In the C interpreter exception handlers are stored in the heap as standard Haskell heap nodes. The structure is given in src/runtime/BCKernel/node.h

/* an exception handler */<br/>
typedef struct _ExceptionHandlerNode {
  NodeHeader                        node;
  struct _ExceptionHandlerNode*     next;           /* next exception handler in the stack */
  Node*                             vapptr;         /* vapptr of the handler code */
  CodePtr                           ip;             /* ip to jump to for the handler code */
  UInt                              spOffs;         /* offset of sp from G_spBase, offset is easier than ptr here because of GC */
  UInt                              fpOffs;         /* offset of fp from G_spBase, again offsets easier */
}ExceptionHandlerNode;

vapptr, ip and fpOffs is basically the same information as stored in stack frames (see Yhc/RTS/Machine). spOffs is included for completeness although in practice it isn't strictly necessary.

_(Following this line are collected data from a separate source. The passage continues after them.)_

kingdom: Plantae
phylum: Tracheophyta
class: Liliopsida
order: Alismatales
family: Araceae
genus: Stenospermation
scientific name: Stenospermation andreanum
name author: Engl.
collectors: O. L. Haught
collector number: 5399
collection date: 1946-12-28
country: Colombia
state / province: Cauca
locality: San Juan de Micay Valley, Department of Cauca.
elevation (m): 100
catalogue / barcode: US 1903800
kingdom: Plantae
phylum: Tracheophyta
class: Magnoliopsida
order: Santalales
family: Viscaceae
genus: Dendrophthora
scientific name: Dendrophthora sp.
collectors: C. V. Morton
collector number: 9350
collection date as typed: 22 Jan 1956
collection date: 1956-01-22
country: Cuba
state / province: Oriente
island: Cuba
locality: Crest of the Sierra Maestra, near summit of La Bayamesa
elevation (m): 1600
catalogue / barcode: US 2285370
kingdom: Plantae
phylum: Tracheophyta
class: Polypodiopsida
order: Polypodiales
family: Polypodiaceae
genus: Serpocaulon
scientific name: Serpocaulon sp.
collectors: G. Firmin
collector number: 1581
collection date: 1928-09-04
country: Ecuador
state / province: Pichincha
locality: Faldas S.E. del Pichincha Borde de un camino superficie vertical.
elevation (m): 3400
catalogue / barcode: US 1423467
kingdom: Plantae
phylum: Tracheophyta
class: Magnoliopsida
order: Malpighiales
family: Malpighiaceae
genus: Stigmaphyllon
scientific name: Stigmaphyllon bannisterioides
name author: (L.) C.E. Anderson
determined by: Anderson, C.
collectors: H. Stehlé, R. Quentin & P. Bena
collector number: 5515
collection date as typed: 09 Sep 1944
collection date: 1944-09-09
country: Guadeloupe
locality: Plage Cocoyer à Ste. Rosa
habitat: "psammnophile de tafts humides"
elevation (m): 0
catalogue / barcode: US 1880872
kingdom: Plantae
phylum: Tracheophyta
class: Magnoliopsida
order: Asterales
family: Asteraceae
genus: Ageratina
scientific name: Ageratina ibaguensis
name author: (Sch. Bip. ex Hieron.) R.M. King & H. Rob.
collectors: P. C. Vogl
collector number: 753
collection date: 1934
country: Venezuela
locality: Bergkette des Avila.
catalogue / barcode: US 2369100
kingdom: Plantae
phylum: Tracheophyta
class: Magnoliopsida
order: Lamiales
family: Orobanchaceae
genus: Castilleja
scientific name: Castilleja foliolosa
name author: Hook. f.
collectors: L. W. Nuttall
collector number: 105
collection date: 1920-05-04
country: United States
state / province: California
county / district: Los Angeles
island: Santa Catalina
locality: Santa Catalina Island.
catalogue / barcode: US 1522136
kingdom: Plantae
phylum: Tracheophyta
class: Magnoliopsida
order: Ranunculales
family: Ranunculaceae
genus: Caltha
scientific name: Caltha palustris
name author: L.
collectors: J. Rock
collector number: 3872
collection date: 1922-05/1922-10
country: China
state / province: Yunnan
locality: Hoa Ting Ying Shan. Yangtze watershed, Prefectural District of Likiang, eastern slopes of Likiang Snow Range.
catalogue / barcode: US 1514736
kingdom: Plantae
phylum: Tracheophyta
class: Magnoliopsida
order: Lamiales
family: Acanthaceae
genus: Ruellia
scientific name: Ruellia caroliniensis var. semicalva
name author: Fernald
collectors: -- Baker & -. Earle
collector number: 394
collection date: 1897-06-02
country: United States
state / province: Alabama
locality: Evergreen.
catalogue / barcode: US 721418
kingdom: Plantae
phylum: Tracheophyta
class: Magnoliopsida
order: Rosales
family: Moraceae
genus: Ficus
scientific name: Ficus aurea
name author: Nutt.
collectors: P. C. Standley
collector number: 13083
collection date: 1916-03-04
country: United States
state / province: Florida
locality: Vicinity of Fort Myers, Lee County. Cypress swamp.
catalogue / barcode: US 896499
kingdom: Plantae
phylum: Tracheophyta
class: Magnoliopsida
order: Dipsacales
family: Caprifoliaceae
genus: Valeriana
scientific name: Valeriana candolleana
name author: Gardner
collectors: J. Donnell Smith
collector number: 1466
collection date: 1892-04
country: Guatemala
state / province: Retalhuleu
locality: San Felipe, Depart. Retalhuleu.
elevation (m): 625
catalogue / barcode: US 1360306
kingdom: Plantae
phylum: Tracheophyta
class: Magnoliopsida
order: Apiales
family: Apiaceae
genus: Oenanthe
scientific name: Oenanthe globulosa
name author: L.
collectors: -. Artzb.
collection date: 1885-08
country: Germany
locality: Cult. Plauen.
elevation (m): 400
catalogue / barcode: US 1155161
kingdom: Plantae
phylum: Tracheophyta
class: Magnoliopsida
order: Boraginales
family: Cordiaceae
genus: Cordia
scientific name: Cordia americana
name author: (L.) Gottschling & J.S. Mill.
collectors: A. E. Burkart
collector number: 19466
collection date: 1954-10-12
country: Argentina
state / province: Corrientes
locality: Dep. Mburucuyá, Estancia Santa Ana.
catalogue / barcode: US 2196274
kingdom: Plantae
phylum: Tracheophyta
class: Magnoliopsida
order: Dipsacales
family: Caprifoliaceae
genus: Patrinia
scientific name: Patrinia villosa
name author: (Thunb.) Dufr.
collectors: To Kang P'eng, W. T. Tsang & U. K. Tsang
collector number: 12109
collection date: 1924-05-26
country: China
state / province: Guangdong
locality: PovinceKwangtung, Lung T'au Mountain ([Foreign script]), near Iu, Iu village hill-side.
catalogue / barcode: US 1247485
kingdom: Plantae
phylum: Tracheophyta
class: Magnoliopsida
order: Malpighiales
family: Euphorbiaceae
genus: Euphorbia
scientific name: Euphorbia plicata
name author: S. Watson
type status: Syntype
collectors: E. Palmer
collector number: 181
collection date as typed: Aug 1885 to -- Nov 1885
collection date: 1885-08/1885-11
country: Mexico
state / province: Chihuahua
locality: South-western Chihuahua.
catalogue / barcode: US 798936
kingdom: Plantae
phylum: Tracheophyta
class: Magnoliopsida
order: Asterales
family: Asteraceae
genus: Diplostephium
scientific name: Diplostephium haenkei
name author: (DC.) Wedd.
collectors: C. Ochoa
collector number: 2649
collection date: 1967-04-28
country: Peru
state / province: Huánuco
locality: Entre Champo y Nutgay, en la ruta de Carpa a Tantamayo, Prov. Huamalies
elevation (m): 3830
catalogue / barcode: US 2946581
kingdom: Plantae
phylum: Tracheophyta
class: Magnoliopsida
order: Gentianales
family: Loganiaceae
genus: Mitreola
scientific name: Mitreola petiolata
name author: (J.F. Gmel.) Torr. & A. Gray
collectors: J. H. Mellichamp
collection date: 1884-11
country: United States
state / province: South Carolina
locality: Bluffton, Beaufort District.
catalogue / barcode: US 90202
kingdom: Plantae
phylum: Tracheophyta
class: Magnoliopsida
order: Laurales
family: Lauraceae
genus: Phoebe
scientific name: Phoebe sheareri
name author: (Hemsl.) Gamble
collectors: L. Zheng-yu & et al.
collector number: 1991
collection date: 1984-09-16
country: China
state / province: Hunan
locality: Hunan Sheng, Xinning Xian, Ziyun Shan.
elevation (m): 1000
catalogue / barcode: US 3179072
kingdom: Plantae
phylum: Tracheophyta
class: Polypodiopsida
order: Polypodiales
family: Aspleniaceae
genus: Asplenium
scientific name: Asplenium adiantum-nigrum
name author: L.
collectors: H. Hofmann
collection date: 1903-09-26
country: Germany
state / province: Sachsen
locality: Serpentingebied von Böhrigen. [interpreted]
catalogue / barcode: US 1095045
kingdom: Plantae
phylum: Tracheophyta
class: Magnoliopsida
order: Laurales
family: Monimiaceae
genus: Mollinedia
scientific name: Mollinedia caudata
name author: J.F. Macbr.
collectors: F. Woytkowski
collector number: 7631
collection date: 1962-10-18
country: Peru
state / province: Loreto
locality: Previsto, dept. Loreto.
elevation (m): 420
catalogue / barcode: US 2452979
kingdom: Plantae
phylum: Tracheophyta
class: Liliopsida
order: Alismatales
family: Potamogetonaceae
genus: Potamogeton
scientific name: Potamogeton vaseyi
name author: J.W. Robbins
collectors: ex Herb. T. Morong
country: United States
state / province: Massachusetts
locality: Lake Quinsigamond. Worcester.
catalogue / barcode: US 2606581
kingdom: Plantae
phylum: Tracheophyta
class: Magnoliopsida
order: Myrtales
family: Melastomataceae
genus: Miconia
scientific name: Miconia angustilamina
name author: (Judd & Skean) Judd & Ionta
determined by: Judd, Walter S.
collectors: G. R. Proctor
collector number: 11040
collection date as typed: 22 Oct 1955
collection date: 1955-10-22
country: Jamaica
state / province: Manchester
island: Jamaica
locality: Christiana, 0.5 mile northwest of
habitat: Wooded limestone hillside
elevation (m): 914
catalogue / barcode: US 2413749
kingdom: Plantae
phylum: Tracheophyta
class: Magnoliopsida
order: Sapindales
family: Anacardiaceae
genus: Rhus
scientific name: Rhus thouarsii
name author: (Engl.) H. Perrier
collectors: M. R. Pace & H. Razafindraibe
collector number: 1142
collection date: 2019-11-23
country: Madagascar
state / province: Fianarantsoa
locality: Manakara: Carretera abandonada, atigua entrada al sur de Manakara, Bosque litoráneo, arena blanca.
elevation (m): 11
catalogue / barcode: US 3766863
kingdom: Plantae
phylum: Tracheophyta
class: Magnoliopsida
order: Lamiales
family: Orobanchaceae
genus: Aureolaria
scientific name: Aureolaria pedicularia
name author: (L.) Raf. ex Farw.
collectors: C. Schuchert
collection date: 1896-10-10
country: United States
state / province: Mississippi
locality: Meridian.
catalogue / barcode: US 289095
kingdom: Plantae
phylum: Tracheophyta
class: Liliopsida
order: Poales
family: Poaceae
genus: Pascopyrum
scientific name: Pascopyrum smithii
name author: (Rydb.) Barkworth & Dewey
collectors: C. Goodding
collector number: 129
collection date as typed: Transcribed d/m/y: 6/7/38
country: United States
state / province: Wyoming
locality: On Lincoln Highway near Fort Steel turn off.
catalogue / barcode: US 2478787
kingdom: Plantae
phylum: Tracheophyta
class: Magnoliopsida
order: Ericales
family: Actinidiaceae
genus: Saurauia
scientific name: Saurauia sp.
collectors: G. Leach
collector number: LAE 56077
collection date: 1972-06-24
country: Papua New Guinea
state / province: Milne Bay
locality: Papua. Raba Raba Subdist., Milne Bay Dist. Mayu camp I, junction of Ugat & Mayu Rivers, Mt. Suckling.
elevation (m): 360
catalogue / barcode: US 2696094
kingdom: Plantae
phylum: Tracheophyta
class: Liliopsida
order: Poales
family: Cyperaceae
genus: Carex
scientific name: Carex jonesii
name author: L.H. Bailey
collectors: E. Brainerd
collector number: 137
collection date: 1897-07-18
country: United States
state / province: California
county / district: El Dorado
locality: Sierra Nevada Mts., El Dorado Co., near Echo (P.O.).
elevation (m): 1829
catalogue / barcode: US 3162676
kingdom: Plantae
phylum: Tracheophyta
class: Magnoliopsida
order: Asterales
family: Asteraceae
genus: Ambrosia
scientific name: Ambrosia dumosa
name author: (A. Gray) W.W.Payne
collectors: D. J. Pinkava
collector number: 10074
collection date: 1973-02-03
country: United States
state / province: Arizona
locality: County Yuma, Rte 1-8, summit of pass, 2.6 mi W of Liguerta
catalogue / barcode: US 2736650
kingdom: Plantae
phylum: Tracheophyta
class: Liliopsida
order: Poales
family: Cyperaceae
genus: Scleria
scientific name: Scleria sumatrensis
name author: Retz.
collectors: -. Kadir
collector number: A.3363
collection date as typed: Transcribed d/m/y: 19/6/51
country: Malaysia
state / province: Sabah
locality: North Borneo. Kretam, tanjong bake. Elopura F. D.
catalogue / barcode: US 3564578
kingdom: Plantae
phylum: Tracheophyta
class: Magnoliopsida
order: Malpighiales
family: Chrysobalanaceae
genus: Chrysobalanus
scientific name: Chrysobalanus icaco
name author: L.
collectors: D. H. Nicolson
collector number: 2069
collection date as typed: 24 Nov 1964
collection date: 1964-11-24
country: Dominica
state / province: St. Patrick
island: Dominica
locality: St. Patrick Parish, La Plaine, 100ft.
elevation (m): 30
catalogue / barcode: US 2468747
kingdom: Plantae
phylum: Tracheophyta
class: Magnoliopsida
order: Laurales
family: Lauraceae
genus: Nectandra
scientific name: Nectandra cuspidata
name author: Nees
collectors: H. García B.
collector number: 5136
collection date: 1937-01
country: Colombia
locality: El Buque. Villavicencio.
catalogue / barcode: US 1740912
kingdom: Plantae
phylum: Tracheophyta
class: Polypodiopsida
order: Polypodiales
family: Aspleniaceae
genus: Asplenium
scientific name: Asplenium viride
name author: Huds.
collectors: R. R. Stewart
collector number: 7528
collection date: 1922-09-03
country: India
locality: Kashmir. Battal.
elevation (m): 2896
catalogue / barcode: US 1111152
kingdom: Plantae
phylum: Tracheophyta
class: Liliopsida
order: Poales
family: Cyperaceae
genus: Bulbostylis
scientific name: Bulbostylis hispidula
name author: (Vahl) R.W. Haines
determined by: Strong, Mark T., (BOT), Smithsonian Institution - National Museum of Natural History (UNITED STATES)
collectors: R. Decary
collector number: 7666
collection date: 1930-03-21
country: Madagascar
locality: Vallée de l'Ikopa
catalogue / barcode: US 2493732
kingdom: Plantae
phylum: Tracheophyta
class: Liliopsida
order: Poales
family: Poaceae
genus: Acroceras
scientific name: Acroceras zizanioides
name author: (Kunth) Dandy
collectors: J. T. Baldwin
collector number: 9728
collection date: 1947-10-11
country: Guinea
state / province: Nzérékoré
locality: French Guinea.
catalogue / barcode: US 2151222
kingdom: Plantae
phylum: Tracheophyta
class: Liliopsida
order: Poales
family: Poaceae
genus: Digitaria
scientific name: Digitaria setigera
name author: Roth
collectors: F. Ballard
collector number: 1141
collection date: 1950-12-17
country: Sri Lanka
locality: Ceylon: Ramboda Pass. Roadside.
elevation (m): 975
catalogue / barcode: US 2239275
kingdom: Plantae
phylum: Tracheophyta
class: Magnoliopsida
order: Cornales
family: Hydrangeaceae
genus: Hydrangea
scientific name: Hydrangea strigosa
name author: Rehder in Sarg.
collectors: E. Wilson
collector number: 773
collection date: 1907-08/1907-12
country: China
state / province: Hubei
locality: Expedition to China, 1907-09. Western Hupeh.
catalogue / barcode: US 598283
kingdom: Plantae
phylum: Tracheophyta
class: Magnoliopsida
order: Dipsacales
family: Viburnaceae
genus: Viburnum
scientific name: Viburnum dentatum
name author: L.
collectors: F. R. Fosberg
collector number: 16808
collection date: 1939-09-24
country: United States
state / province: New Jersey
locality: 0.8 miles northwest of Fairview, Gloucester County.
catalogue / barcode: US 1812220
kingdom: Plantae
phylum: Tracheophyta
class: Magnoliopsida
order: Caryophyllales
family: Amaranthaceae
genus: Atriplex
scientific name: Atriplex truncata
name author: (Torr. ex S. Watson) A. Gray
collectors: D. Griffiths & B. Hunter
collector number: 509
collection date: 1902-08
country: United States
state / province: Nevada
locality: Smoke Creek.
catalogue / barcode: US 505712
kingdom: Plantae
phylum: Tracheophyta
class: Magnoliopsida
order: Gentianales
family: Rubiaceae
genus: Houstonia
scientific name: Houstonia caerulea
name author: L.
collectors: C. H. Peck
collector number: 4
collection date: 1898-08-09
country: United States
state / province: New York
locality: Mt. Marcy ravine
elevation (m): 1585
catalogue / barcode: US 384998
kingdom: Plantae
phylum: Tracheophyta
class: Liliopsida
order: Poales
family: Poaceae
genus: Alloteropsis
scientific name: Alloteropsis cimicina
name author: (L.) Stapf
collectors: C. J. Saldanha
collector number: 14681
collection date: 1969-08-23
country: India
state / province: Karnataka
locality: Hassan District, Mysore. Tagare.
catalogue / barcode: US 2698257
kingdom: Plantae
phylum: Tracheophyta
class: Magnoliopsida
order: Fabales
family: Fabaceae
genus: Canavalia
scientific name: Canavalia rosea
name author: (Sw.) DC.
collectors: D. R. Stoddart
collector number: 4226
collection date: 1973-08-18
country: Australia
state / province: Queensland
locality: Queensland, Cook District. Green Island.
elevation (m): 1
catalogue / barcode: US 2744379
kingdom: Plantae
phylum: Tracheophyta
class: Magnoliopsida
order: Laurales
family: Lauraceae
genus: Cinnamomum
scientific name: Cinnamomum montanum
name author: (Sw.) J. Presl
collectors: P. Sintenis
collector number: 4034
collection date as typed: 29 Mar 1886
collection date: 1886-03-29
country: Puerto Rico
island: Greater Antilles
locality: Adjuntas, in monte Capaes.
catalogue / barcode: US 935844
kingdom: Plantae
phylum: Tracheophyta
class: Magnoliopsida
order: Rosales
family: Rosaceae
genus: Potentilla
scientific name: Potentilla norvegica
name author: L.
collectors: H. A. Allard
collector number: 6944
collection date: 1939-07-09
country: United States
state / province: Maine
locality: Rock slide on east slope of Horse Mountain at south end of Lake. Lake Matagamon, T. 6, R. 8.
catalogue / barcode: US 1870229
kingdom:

fpOffs and spOffs are offsets from G_spBase rather than direct pointers because program stacks are stored in the heap, and thus might be moved by the garbage collector. The offset from the base of the stack, however, will not be changed by the garbage collector.

The 'next' field allows us to setup a stack of exception handlers. Each process has its own exception stack, so the handler on the top of the stack is stored in the process information structure (see Yhc/RTS/Concurrency).

Ensuring that the ExceptionHandlerNodes are treated correctly by the GC is ensured by simply having CATCH_BEGIN push the created ExceptionHandlerNode on the program stack. There it remains until it's either removed by the corresponding CATCH_END or it is stripped off the stack by THROW. This simple trick means we can avoid having to scan process information structures for pointers to heap nodes.

Changing the type of IO

Before imprecise exceptions the IO type was defined as:

newtype IO a = IO (World -> Either IOError a)

World is a dummy argument to prevent us from accidentally introducing a CAF, and the function either returns (Left err) if there was some error performing the IO action or (Right a) if the IO action succeeded with value 'a'.

However imprecise exceptions allow us to improve this to:

newtype IO a = IO (World -> a)

since we can simply implement throwing and catching IOErrors using 'throw' and 'catch'. This requires a slight change in the code for the IO monad to:

instance Monad IO where
  (IO x) >>= yf = IO $ \ w -> let xv = x w 
                              in xv `seq` case yf xv of
                                            IO y -> y w

  (IO x) >> (IO y) = IO $ \ w -> x w `seq` y w

  return a = IO $ \ w -> a

Here we use Yhc's 'seq' to ensure that impure IO functions are executed in the correct order.

There are also some changes to src/packages/yhc-base-1.0/YHC/_Driver.hs to ensure that no exceptions can possibly 'escape' the program.